* Exercise goal *
Set every entry down again, unchanged, picture-free.

* Dataset entries *
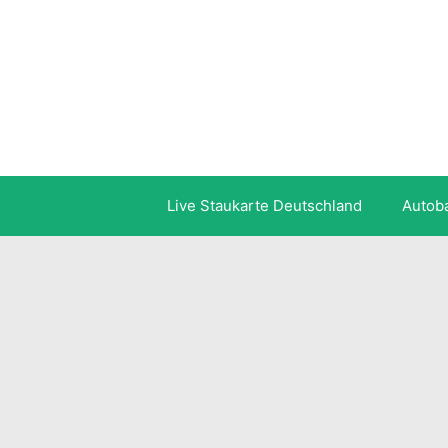
Zum
Inhalt
springen
Live Staukarte Deutschland
Autob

* Answer to the exercise *
Zum
Inhalt
springen
Live Staukarte Deutschland
Autob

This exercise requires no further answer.